### Aim of the task
Please state how much memory the bug report below says is in use per 100 pages by the time the example program reaches its return statement.

BEGIN Text under study

Bug 705621

Summary: Memory leak in `fz_new_stext_page_from_page_number` when `FZ_STEXT_PRESEVE_IMAGES` is set
Product: MuPDF Reporter: Ali Mostafavi <a.hr.mostafavi>
Component: fitzAssignee: MuPDF bugs <mupdf-bugs>
Status: UNCONFIRMED ---    
Severity: normal    
Priority: P4    
Version: 1.19.0   
Hardware: PC   
OS: Windows 10   
Customer: Word Size: ---

Description Ali Mostafavi 2022-06-25 11:01:34 UTC
Creating `fz_stext_page` with `FZ_STEXT_PRESERVE_IMAGES` option creates huge amounts of memeory leak. This is especially significant in scanned documents where every character is an image. Here is a minimal example:


int main(){
	fz_context* mupdf_context = fz_new_context(nullptr, nullptr, FZ_STORE_UNLIMITED);
	fz_register_document_handlers(mupdf_context);

	fz_document* doc = fz_open_document(mupdf_context, "path to pdf file (preferably scanned)");
	int num_pages = fz_count_pages(mupdf_context, doc);
	for (int i = 0; i < num_pages; i++) {
		fz_stext_options options;
		options.flags = FZ_STEXT_PRESERVE_IMAGES;
		fz_stext_page* page = fz_new_stext_page_from_page_number(mupdf_context, doc, i, &options);
		fz_drop_stext_page(mupdf_context, page);
	}
	return 0;
}

Actual Result: By the time we reach the `return` we use gigabytes of memeory per 100 pages.
Expected result: Minimal memory usage

END Text under study
BEGIN Study material

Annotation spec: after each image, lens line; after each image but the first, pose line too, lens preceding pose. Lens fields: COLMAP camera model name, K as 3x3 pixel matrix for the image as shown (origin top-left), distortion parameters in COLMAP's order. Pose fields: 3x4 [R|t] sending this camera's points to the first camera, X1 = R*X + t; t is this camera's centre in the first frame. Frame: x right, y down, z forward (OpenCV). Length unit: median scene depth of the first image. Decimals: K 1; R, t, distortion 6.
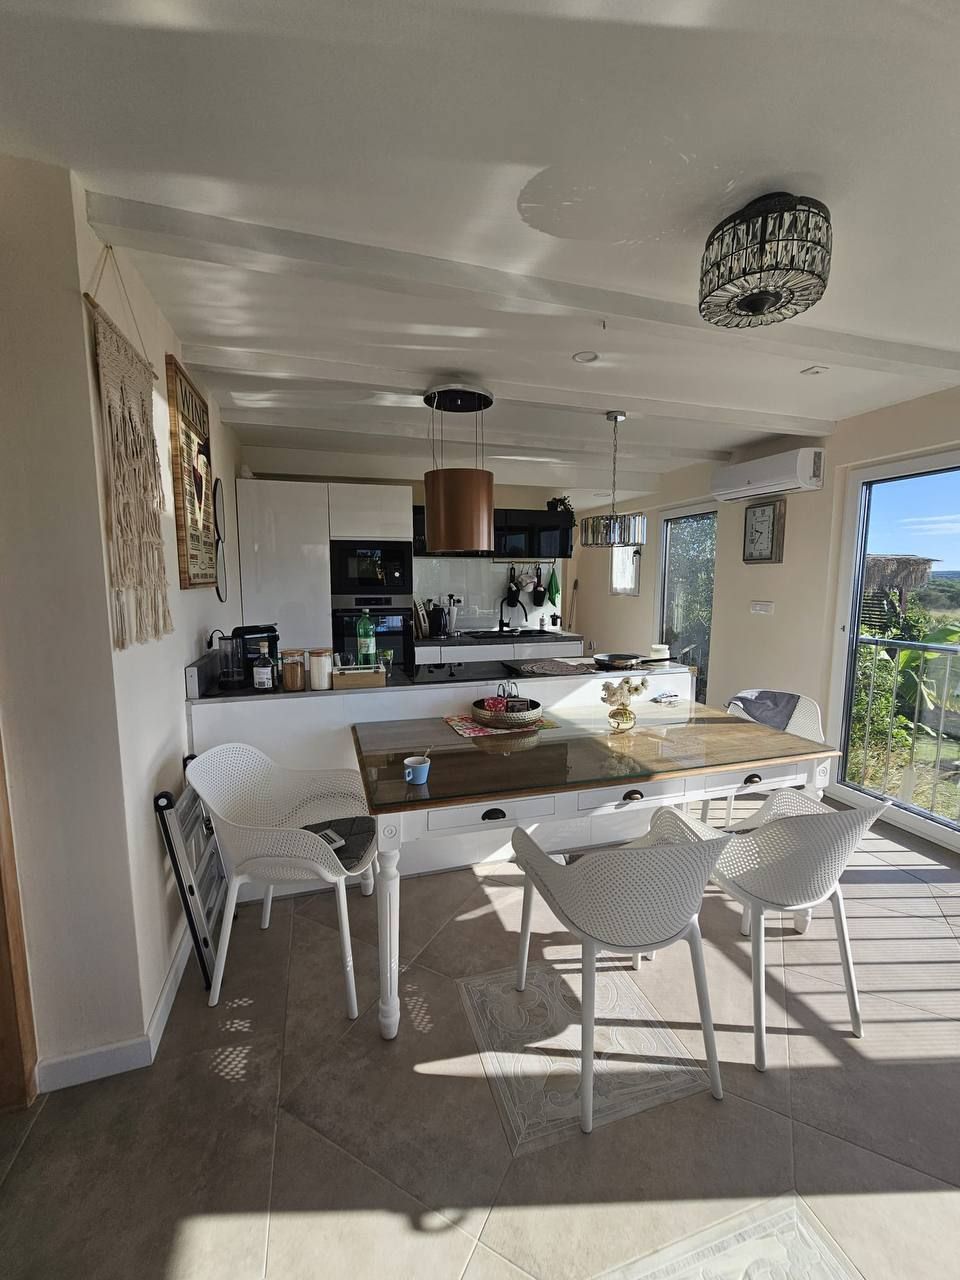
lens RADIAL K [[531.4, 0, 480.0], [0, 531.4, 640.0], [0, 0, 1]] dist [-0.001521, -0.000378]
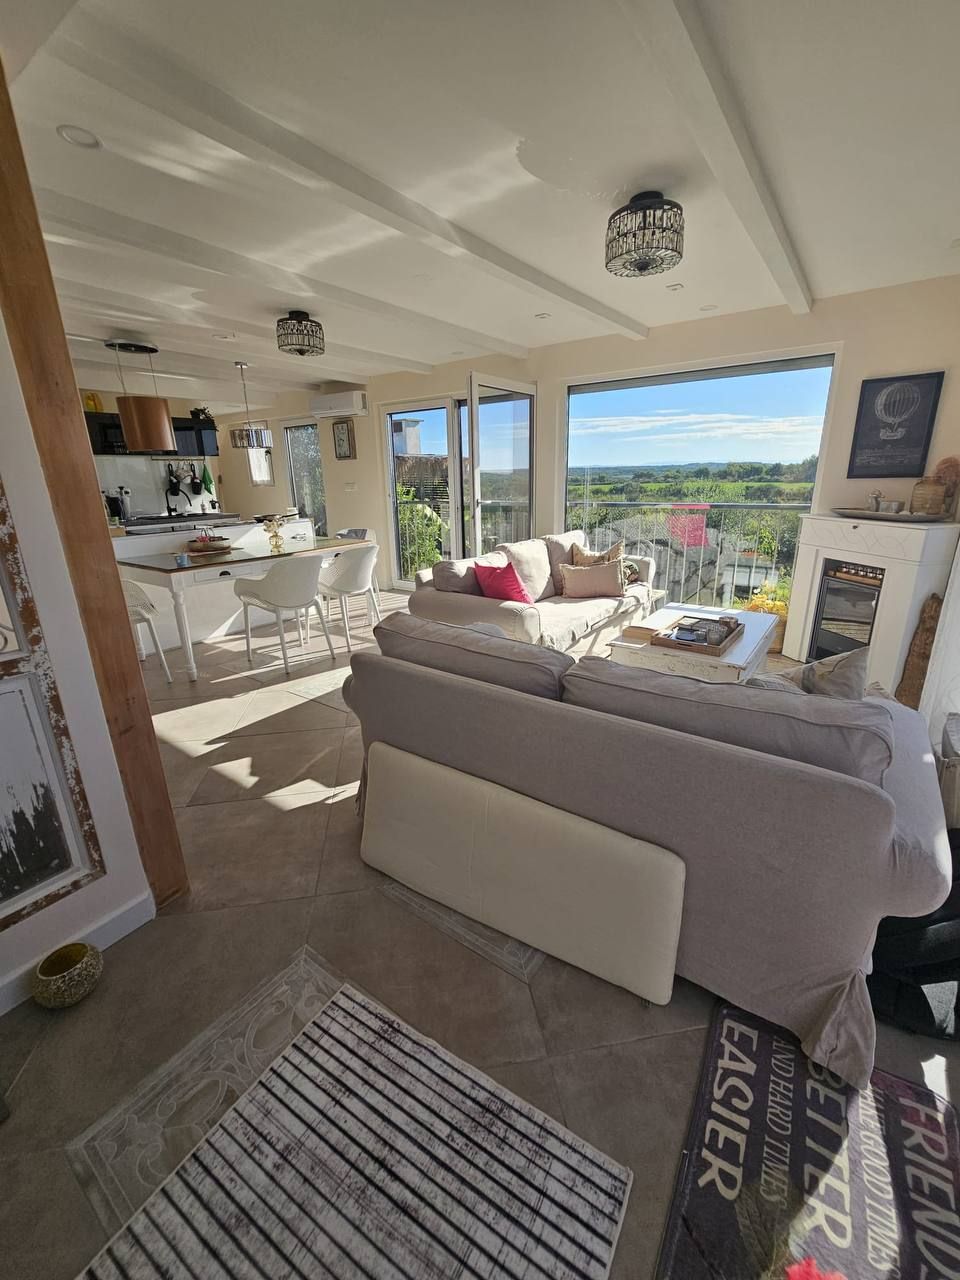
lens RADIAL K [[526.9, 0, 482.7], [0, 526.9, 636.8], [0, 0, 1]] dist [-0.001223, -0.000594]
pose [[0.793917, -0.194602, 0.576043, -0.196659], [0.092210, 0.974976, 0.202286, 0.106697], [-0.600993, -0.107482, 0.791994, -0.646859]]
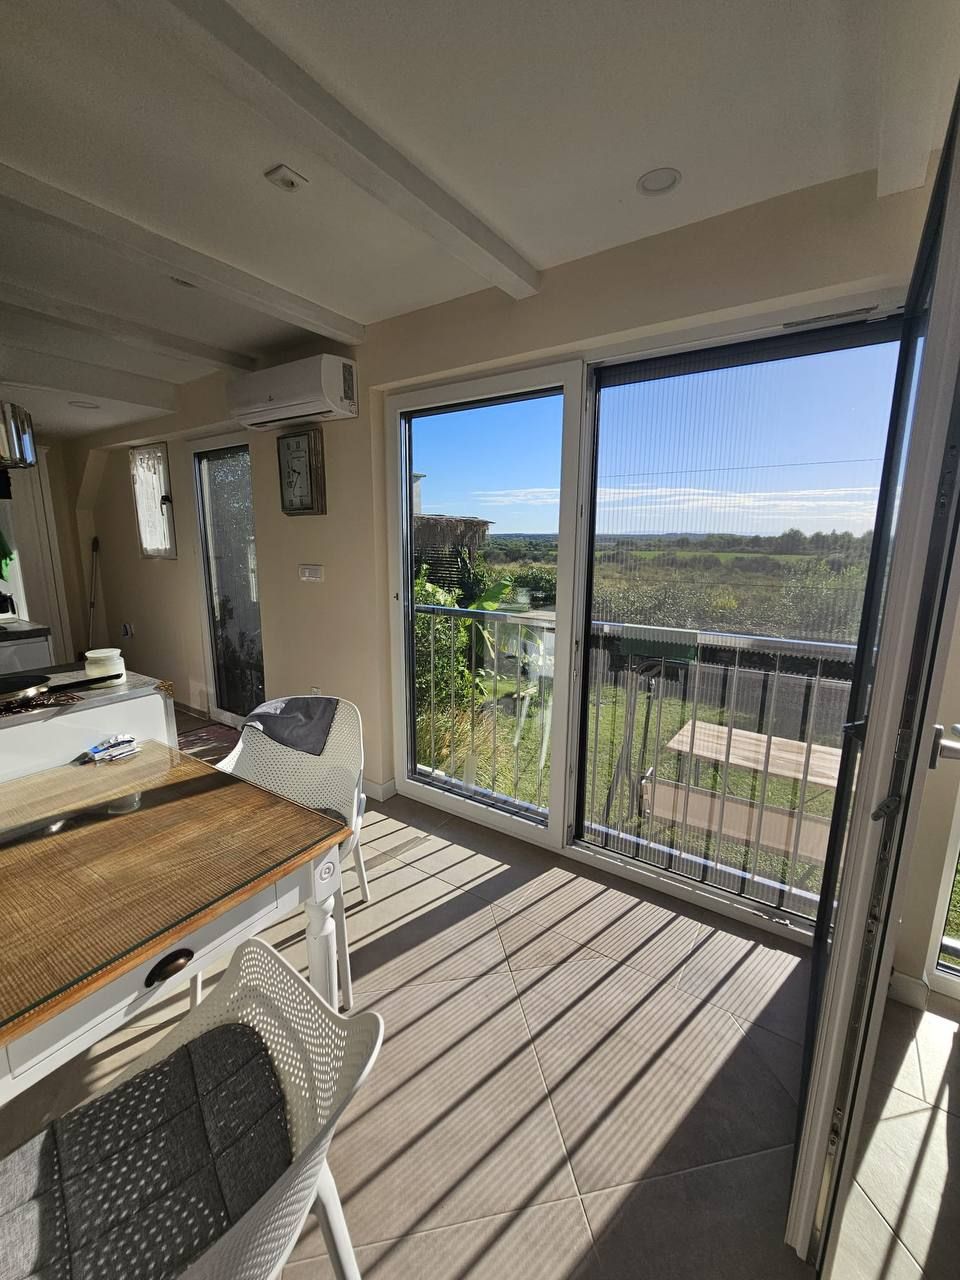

END Study material
BEGIN Study material

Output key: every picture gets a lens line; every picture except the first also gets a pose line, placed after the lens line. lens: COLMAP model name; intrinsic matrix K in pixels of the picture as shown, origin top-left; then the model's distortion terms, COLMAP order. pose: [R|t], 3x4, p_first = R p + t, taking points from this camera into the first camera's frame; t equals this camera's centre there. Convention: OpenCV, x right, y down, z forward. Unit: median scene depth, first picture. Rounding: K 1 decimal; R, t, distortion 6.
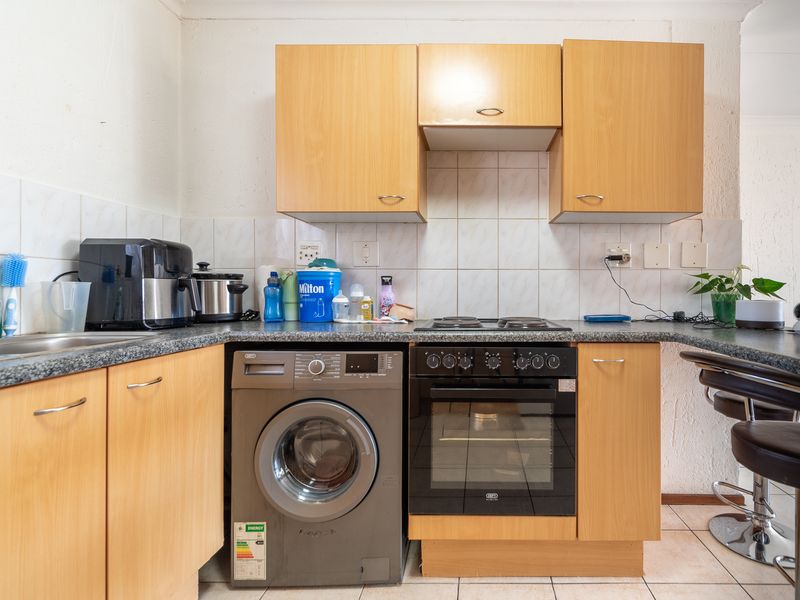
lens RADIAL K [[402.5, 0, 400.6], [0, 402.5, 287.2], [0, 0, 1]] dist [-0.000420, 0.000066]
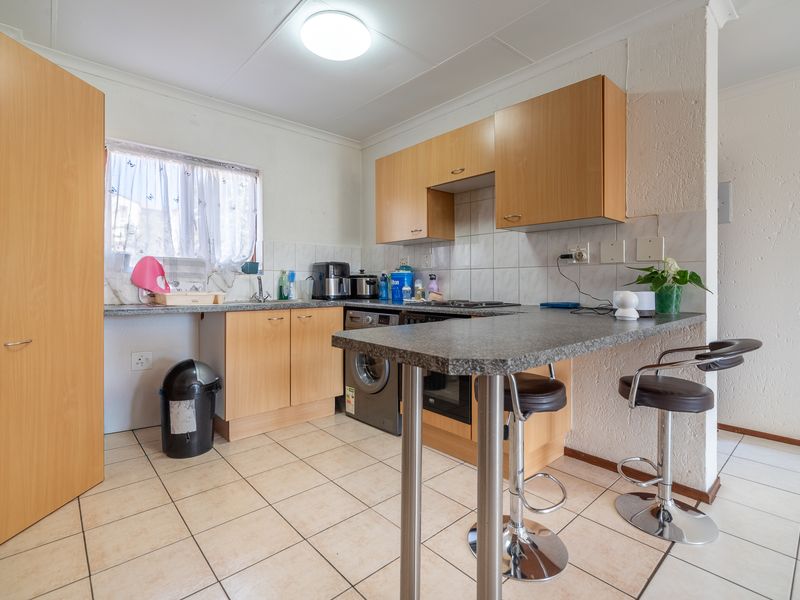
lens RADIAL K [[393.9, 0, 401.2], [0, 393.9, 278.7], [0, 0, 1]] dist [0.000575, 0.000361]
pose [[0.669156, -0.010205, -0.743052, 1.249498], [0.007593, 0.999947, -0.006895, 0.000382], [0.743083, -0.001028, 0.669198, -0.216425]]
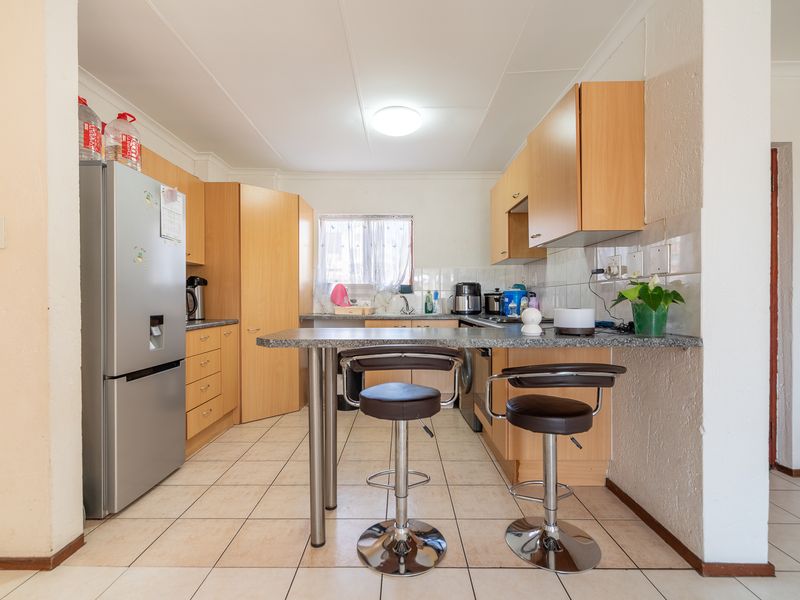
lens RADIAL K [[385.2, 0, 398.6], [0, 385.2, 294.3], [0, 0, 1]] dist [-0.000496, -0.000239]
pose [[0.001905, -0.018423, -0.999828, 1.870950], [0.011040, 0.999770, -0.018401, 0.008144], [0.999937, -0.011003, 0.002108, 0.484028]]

END Study material

### Your response
Gigabytes of memory per 100 pages.